■ ASSIGNMENT: Could you repeat the records below exactly, leaving out any pictures?

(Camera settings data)
◆ ◆ ◆ ◆
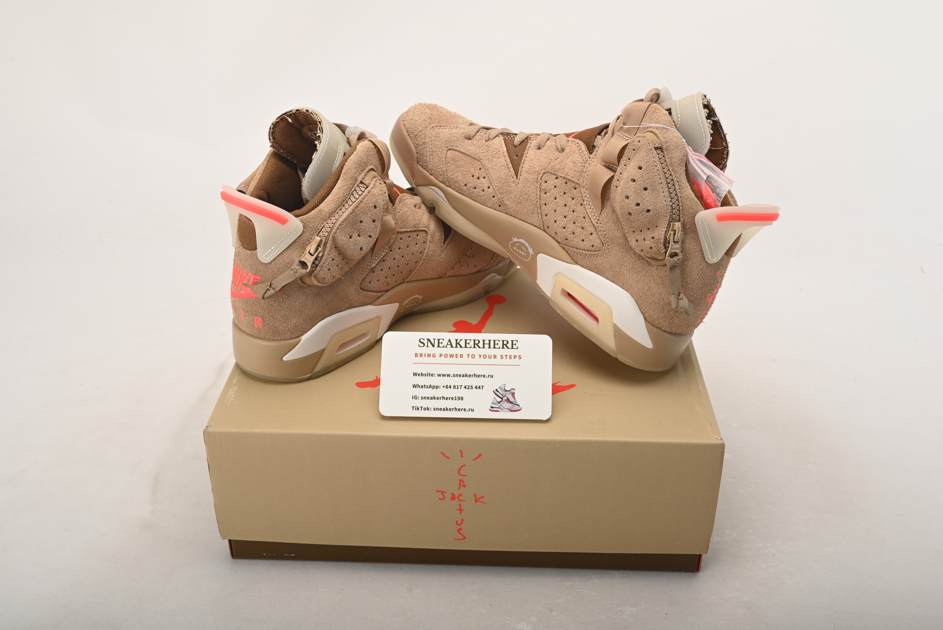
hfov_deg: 51.9
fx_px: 970
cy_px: 315
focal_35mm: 37
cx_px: 472
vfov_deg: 36.0
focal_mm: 37
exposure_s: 1/200
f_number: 11
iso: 100
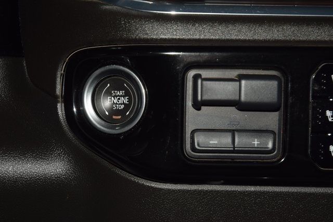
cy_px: 111
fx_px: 860
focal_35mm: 93
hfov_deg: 21.9
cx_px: 166
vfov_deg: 14.7
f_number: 8
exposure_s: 1/125
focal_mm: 62
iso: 100
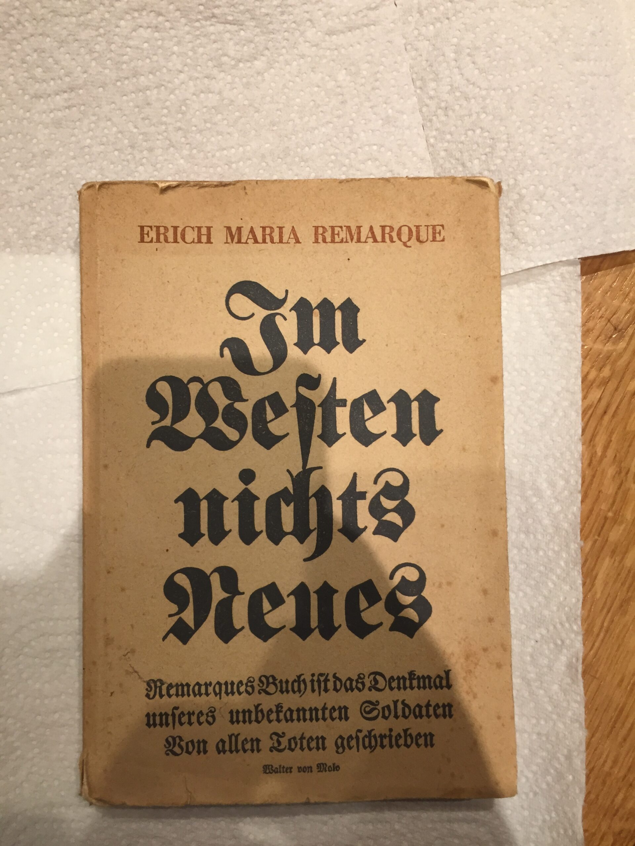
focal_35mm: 29
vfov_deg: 61.7
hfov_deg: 48.2
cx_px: 318
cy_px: 423
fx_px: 709
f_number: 2.2
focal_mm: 4.15
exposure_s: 1/33
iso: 100
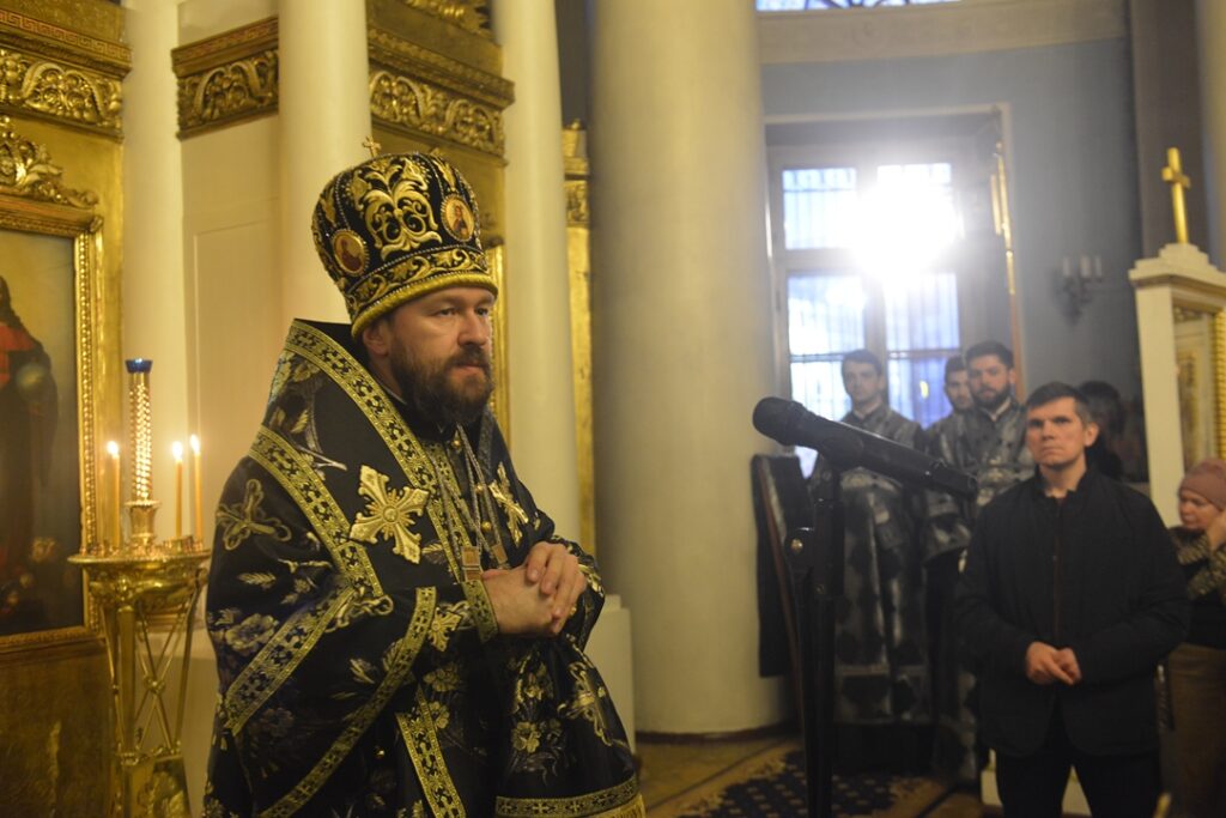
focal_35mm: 36
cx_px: 613
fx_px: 1226
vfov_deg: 36.9
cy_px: 409
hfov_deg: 53.1
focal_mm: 36
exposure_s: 1/30
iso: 3200
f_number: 3.5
◆ ◆ ◆ ◆
■ EXERCISE RESPONSE:
hfov_deg: 51.9
fx_px: 970
cy_px: 315
focal_35mm: 37
cx_px: 472
vfov_deg: 36.0
focal_mm: 37
exposure_s: 1/200
f_number: 11
iso: 100
cy_px: 111
fx_px: 860
focal_35mm: 93
hfov_deg: 21.9
cx_px: 166
vfov_deg: 14.7
f_number: 8
exposure_s: 1/125
focal_mm: 62
iso: 100
focal_35mm: 29
vfov_deg: 61.7
hfov_deg: 48.2
cx_px: 318
cy_px: 423
fx_px: 709
f_number: 2.2
focal_mm: 4.15
exposure_s: 1/33
iso: 100
focal_35mm: 36
cx_px: 613
fx_px: 1226
vfov_deg: 36.9
cy_px: 409
hfov_deg: 53.1
focal_mm: 36
exposure_s: 1/30
iso: 3200
f_number: 3.5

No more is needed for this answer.